A singer, dancer, actress and civil rights activist, Josephine Baker was born in Saint Louis, Missouri, but after coming to Paris to perform, remained, enjoying a life free of the institutionalized racism and segregation she experienced at home.

Performing in her trademark banana skirt, or shimmering sequins, Baker became the darling of Parisian society and a symbol of the Jazz Age. She was also a pioneering figure in cinema, becoming the first Black woman to star in a major motion picture —the 1927 silent movie Siren of the Tropics

Taking on French citizenship, Baker devoted herself to her adopted country, even joining the French Resistance during World War II.

Last year, she became the first Black woman to be inducted into the Pantheon in Paris, France’s highest posthumous honor.

In a statement, Baker’s family called her a “universal artist, woman and mother. We are honored to partner with Studiocanal and collaborate with Maïmouna on this feature film about the incredible and humanist achievements of our mother. Yes she could. And she did.
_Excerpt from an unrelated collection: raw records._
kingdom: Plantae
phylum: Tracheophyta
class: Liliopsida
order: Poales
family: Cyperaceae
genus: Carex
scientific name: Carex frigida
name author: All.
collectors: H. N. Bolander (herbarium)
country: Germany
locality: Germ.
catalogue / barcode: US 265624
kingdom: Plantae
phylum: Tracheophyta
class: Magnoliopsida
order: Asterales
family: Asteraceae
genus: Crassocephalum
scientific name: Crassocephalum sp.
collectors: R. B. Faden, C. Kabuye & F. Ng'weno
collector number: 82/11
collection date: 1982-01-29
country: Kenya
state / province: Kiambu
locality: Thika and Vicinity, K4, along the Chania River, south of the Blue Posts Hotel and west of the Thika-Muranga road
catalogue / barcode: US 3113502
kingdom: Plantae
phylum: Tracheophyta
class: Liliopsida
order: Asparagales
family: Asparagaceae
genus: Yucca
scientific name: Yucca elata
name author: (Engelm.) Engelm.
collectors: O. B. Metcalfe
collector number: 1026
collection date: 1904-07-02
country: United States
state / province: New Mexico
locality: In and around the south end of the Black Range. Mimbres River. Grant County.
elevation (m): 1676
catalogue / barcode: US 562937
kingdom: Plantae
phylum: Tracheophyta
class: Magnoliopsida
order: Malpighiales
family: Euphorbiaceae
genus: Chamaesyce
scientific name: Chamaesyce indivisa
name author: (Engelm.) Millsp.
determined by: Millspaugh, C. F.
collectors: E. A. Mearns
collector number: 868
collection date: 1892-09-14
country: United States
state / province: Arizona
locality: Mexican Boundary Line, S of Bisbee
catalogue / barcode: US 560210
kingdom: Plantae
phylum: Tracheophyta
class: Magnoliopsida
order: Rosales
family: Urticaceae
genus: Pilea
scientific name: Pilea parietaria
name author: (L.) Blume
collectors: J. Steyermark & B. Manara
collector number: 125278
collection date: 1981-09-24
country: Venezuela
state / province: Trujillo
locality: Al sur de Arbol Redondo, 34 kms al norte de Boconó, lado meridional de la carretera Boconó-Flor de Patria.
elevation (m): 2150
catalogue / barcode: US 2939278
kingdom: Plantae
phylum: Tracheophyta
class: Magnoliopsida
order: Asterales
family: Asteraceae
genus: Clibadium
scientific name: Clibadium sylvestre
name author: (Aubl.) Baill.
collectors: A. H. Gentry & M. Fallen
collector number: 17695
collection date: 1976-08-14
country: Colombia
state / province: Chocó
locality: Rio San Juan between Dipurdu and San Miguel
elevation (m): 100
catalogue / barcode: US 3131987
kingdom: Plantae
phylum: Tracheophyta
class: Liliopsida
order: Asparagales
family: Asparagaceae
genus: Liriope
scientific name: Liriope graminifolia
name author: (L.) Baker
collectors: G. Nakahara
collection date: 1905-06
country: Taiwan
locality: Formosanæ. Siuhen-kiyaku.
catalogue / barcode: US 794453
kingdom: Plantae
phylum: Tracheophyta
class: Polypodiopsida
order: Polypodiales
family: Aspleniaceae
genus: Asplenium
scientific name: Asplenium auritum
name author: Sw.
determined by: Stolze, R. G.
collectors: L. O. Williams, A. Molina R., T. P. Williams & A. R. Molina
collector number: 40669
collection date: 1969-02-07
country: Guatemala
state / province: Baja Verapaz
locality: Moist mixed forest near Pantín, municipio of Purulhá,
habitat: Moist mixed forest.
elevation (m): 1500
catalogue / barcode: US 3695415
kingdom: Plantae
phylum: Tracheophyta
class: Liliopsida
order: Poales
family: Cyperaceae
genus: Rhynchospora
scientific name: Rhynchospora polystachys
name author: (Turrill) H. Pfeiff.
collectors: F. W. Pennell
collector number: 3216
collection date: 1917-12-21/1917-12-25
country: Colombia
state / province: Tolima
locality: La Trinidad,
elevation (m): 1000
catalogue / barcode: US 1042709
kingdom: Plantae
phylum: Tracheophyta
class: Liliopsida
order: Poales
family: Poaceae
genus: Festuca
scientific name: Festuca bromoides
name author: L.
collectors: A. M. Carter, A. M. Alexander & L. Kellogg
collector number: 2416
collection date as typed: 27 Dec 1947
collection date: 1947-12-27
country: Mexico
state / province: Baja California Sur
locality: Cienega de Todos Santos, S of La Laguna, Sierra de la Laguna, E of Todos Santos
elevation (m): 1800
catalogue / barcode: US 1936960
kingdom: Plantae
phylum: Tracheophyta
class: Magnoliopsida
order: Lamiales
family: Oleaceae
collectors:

Thank you Mum!”

Doucouré said it was a “huge honour and also a beautiful challenge” to tell Baker’s story on film. “To think that through fiction I can tell her great and profoundly rich story, her beauty, her fights, her wounds and her humanity. I can’t wait to breathe new life into this incredible legend on screen.”

Cuties, Doucouré’s well-received 2020 debut, premiered at Sundance, where it won her the best director prize for the World Cinema dramatic section. Picked up by Netflix, the drama, which looks at the sexualization of a young dance troupe, became a political football in the U.S. after several right-wing commentators accused the movie of promoting child sexual exploitation. The controversy was almost entirely due to one of Netflix’s promotional posters for the film, which the streamer later apologized for, saying its marketing was inappropriate.